I ran off as fast as I could; and, when about to turn a corner in the road where he would lose sight of me, I looked back and saw him still standing with head uncovered where I had left him gazing after me.
I watched through blinding tears, till his form faded from my gaze; and then, hastening on my way, vowed deeply and oft, by the help of God, to live and act so as never to grieve or dishonor such a father and mother as He had given me. The appearance of my father when we parted has often through life risen vividly before my mind, and does so now as if it had been but an hour ago. In my earlier years particularly, when exposed to many temptations, his parting form rose before me as that of a guardian Angel.
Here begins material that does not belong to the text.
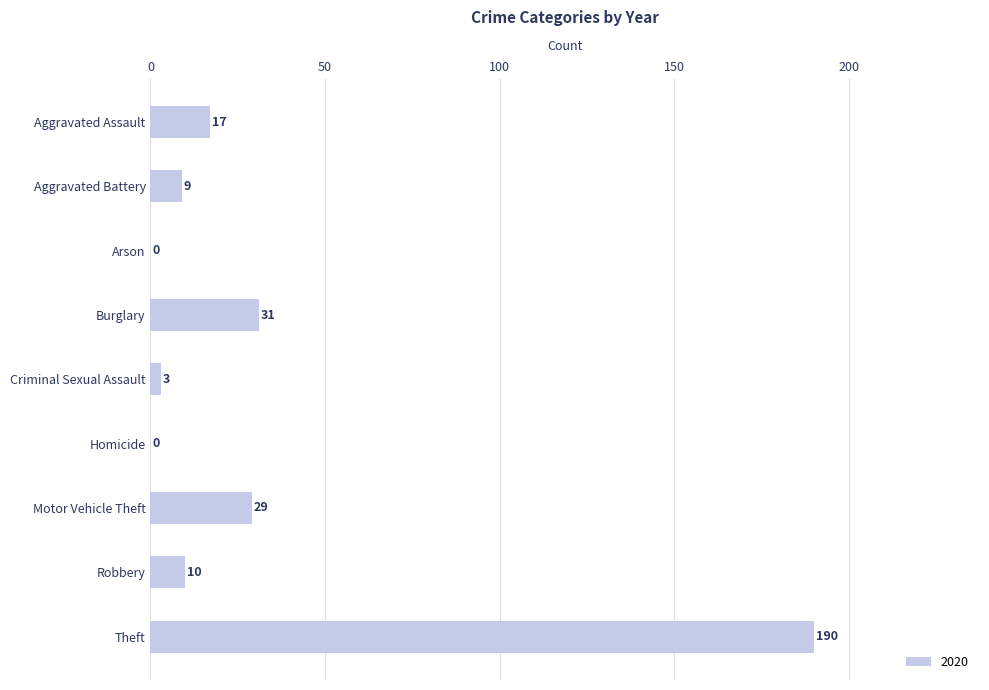

What is the sum of all values?

289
It is no pharisaism, but deep gratitude, which makes me here testify that the memory of that scene not only helped to keep me pure from the prevailing sins, but also stimulated me in all my studies, that I might not fall short of his hopes, and in all my Christian duties, that I might faithfully follow his shining example.
This story never fails to challenge me with the question: have I surrendered my children completely to God? Am I willing to allow Him to do whatever He wants to do with their lives and futures? If He calls them to suffer for His sake, am I willing to allow it? If He calls them to a life of difficulty and sacrifice, will I allow it? Will I continually point them toward the narrow path, even if it means they will not be recognized or applauded by this world — even if it means that God may call them to the ends of the earth, far away from where I am? Do I long for their lives to reflect His glory rather than reflect my own parenting achievements?
In the eternal scheme of things, it really doesn’t matter if my children graduate at the top of their class, become amazing athletes, or receive worldly accolades. All that really matters is that they give their lives wholly and completely to Jesus Christ and live for His glory alone.
This week, I encourage you to pray God-sized prayers over your children’s futures, point your children toward His dreams for their lives, and then watch and see what He will do!